Wednesday, November 15, 2006

Review: Small Beauties

Presenting another picture book dangerous for the sentimental adult reader.

Small Beauties: The Journey of Darcy Heart O'Hara tells the tale of the Irish Potato Famine and resulting mass emigration through one small girl's experience.

Darcy Heart O'Hara is born the seventh child and first girl. "'One day this child shall hold the very heart of our family in the palm of her hand,' Granny predicted. So they named the infant Darcy Heart O'Hara."

Darcy's life on her family's farm is busy and full. She has to take care of the animals and help around the house. The family relaxes to Granddad's stories "of brave heroes on white steeds and moonlit glens filled with little folk and fairy queens." Darcy stands out from the children of her village from the start: "She was a noticer. She stopped to notice small beauties wherever she went."

Darcy picks up the small beauties--pebbles, feathers and flowers--wherever she goes. It's a simple life filled with beauty. But then the crops fail, two times in a row. The family is evicted and their cottage destroyed. The family has no choice. They take the voyage to American offered to them. Heartbreakingly, Granny and Granddad stay behind.

  • "Later that day, Darcy took one last walk with Granny down Derry Lane. ''Tis a big ocean that will soon be between us,' Granny whispered, a tear rolling down her wrinkled cheek. 'And the years will come and go like so many waves upon the shore. I'm countin' on you, my girl, you who notice so much. With all those small beauties you keep, here is one more.' She pressed the worn bead back into Darcy's hand. 'Help the other to remember, and not just the sadness, the hurt, and the hunger. Help them to remember all the beauty they left behind.'"

The worn bead? A bead from Granny's rosary destroyed when the Crown burned down the O'Hara's cottage. Okay. I dare you not to cry reading that aloud to a child.

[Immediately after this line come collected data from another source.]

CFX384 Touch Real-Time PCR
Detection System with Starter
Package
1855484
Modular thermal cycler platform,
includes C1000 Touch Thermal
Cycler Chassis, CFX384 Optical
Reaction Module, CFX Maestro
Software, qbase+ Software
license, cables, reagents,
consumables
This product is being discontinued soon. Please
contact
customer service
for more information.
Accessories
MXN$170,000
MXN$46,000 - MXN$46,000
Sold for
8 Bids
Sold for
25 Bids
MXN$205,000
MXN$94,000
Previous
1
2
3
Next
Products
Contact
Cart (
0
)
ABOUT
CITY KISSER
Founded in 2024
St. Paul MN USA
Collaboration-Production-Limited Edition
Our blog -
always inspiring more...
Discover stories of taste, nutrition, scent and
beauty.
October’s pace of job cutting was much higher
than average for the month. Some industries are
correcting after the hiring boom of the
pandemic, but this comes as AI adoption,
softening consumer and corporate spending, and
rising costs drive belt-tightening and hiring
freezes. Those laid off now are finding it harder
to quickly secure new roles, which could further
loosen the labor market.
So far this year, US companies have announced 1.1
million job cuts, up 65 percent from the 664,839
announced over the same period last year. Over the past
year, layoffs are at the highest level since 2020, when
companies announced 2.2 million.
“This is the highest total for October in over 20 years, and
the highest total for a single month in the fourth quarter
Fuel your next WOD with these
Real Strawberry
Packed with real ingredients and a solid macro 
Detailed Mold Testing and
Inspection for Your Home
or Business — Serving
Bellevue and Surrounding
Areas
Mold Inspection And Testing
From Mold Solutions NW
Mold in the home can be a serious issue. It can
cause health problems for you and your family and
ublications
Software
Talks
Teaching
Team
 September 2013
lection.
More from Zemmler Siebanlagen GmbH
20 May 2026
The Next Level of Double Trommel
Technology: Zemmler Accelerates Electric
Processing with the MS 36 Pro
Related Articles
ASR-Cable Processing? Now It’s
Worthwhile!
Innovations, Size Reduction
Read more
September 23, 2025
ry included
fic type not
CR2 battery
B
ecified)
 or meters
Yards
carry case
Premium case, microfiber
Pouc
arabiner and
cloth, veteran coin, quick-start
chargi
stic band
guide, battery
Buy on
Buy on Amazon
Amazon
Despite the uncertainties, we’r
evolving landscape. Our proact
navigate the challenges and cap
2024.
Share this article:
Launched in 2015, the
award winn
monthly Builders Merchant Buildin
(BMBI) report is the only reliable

Darcy's small beauties--a stone from their cottage, the bead, heather, etc.--help their family adjust in the new world. They bring back Graddad's stories, Granny's humming, and the sights, sounds, and smells of home.

Elvira Woodruff's text is at once lyrical and direct, and Adam Rex's illustrations are simply beautiful. Small Beauties is most appropriate for children ages seven and up due to subject matter and reading level. It's also highly recommended.